Vanity Fair and ProPublica examined research from Chinese academics on pishi and separately got three experts on CCP communications to review the WIV meeting summary. All agreed that it appeared to be urgent, nonroutine and related to some sort of biosafety emergency. Two also agreed that it appeared Xi himself had issued a pishi.

A former senior U.S. intelligence official said that, while the pishi in the dispatch is not necessarily a smoking gun, he reads it as saying that “there is some issue related to lab security, which doesn’t come up very often, that needed to be seen by Xi Jinping.” He added, “Something signed off on by the General Secretary (Xi) and Premier (Li) is high priority.”

Separately, ProPublica and Vanity Fair question how Yusen Zhou could have applied for a patent for a SARS-CoV-2 vaccine on February 24, 2020. Yusen Zhou is the director of the State Key Laboratory of Pathogen and Biosecurity at the Academy of Military Medical Sciences Institute of Microbiology and Epidemiology, in Beijing. The top experts in vaccine development conclude that it is impossible to start from scratch and have a vaccine ready in three months. A South China Morning News report said that the Chinese government traced the first case of Covid-19 back to November 17, but other reports said that Chinese doctors only came to realize that they were dealing with a new and serious virus in late December; the first public statement about a “cluster of pneumonia cases with an unknown cause” from Chinese health authorities was dated to December 21, 2019. Yet the evidence suggests that the Chinese military and medical authorities would’ve had to have started the research on their vaccine before the first cases emerged:

Vanity Fair and ProPublica consulted two independent experts and one expert adviser to the interim report to get their assessment of when Zhou’s research was likely to have begun. Two of the three said that he had to have started no later than November 2019, in order to complete the mouse research spelled out in his patent and subsequent papers.

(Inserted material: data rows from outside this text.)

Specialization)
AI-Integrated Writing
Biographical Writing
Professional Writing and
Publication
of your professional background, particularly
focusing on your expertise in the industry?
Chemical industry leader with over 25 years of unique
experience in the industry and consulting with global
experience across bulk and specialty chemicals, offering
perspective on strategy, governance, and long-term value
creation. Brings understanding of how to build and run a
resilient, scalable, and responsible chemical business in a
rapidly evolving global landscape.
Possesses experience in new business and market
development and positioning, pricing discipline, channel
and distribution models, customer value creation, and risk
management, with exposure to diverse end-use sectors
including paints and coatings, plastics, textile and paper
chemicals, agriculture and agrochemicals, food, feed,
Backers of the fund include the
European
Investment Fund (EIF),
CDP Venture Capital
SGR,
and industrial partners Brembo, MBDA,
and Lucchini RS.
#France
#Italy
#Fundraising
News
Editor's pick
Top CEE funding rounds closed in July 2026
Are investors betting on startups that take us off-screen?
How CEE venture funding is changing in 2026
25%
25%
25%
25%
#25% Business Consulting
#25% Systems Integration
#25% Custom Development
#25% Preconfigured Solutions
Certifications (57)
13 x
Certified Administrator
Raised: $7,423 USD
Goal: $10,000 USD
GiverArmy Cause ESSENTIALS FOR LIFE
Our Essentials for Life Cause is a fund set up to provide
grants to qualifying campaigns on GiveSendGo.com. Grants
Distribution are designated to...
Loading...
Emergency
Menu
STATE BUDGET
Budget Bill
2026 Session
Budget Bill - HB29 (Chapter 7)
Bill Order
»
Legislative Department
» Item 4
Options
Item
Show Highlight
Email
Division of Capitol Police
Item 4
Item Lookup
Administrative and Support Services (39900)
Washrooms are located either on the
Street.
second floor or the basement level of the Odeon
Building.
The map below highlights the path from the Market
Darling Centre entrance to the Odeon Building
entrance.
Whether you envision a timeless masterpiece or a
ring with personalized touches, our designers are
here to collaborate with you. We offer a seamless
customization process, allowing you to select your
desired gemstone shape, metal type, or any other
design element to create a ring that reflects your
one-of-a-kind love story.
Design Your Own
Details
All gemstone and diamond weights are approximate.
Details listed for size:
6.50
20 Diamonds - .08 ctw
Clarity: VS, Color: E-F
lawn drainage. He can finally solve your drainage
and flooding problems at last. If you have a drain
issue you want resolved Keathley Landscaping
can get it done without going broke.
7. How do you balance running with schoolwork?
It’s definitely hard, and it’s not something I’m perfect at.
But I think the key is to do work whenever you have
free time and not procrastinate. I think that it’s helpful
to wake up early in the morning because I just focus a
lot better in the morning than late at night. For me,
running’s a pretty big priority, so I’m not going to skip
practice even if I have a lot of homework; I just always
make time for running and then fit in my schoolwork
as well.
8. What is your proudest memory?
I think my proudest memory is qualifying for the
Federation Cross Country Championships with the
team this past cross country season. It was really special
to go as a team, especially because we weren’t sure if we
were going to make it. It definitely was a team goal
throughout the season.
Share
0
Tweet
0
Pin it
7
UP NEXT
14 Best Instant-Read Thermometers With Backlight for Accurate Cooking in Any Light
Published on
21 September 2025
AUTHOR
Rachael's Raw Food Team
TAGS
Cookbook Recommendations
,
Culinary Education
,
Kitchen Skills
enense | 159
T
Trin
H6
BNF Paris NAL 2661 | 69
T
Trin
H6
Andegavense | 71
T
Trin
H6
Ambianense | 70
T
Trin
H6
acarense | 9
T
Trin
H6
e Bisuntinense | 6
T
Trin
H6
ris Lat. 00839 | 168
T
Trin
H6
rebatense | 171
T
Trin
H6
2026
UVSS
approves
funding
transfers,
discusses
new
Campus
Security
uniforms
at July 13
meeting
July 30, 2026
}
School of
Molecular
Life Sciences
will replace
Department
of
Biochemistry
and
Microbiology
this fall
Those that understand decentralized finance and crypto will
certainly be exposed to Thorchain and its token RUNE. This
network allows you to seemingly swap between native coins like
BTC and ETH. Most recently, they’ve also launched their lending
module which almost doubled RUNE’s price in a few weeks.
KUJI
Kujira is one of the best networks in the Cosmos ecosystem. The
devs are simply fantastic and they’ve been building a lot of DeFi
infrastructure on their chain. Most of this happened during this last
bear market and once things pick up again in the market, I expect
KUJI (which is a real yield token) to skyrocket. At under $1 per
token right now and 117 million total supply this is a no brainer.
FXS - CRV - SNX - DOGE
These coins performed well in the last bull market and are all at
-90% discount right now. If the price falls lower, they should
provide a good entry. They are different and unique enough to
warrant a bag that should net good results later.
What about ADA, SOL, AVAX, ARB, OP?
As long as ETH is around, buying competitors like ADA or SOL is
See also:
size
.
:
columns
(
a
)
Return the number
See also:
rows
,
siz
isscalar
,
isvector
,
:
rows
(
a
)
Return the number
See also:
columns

Larry Kerr, who advised on the interim report, called the timeline laid out in Zhou’s patent and research papers “scientifically, technically not possible.” He added, “I don’t think any molecular biology lab in the world, no matter how sophisticated, could pull that off.”

Rick Bright, the former HHS official who helped oversee vaccine development for the U.S. government, told Vanity Fair and ProPublica that even a four-month timetable would be “aggressive,” especially when the virus in question is new. “Things aren’t usually that perfect,” he said.

You wanted a smoking gun? I smell smoke, and that gun barrel feels awfully warm.

Way, way back, on April 3, 2020 — roughly three weeks after normal daily life in the U.S. came to a screeching halt because of the pandemic — I dug into what was then known about the Wuhan Institute and concluded:

It is a remarkable coincidence that the Wuhan Institute of Virology was researching Ebola and SARS-associated coronaviruses in bats before the pandemic outbreak, and that in the month when Wuhan doctors were treating the first patients of COVID-19, the institute announced in a hiring notice that “a large number of new bat and rodent new viruses have been discovered and identified.” And the fact that the Chinese government spent six weeks insisting that COVID-19 could not be spread from person to person means that its denials about Wuhan laboratories cannot be accepted without independent verification.